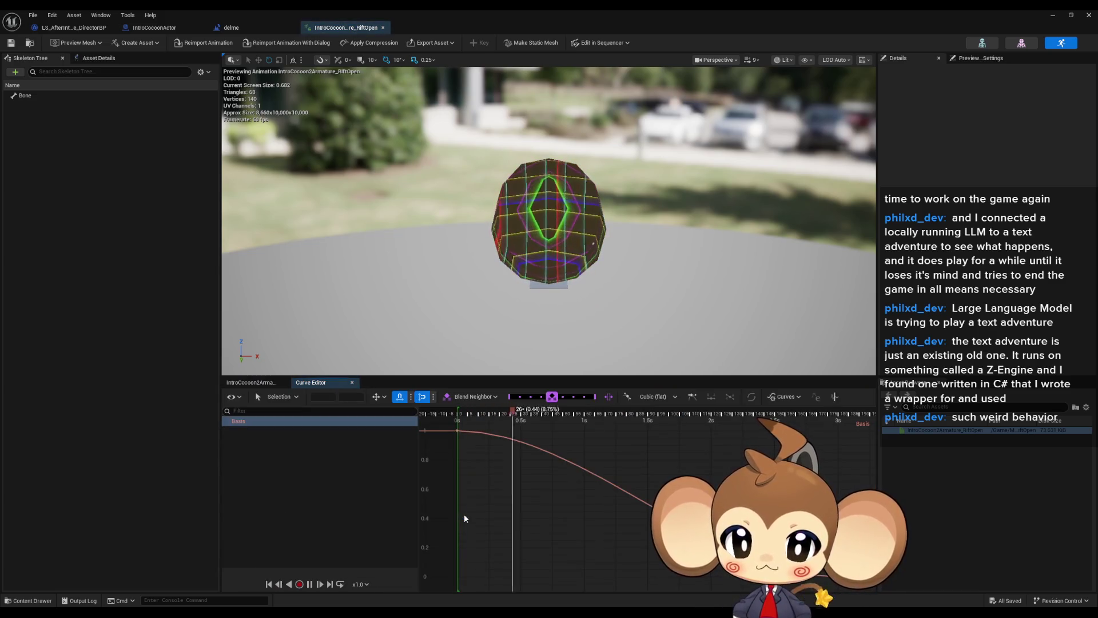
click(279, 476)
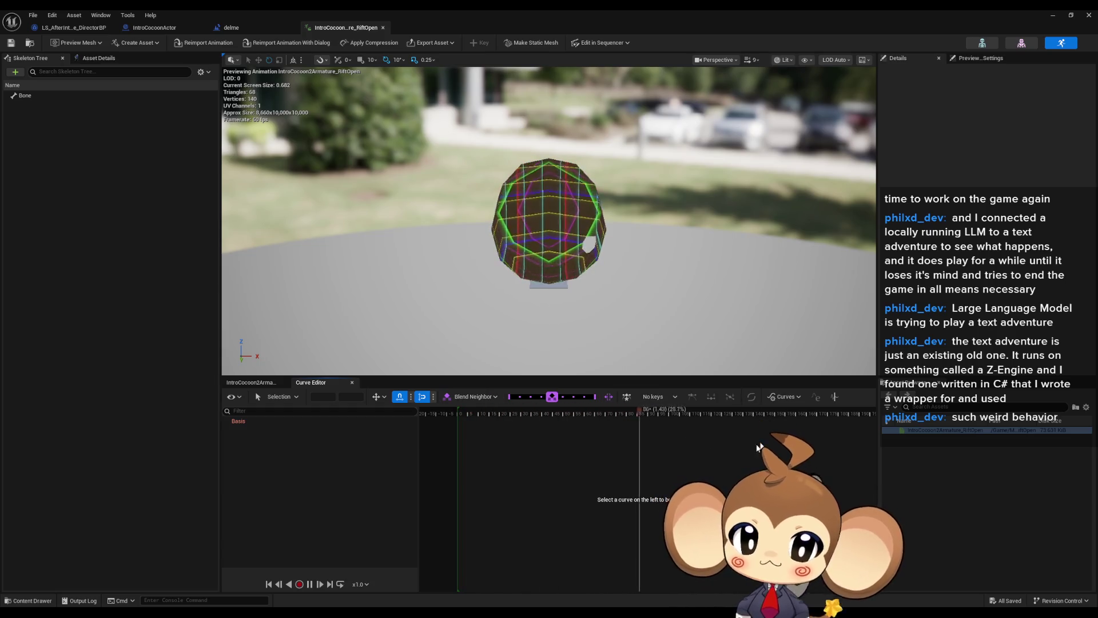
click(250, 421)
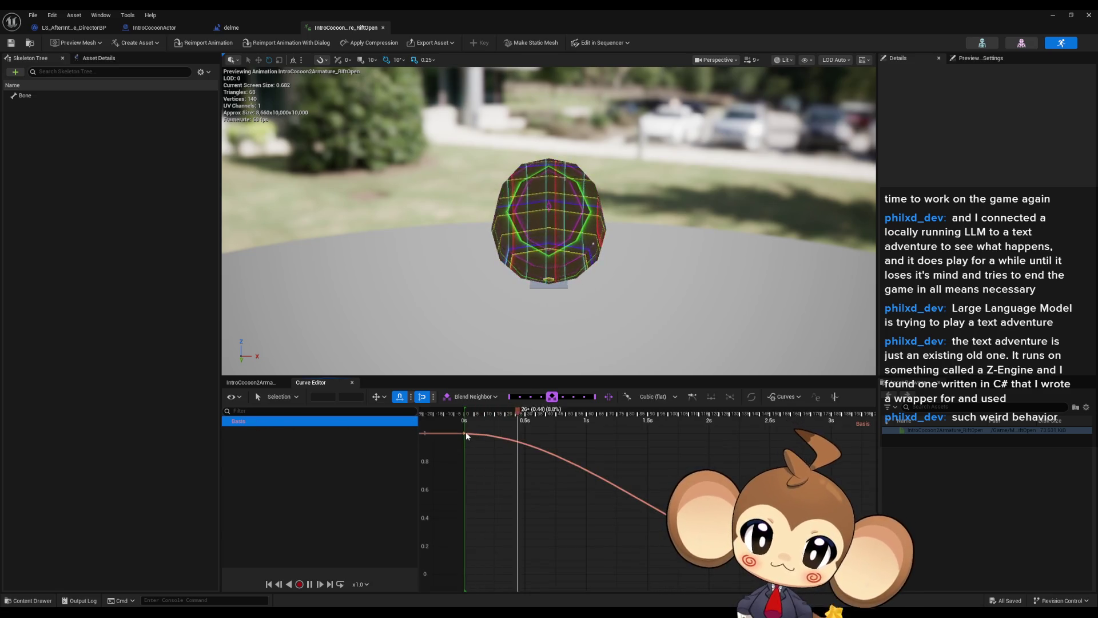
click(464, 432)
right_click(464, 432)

[Exercise] In the answer, all of the material should appear exactly as given, with no picture carried over.

[Solution below]
click(279, 476)
click(250, 421)
click(464, 432)
right_click(464, 432)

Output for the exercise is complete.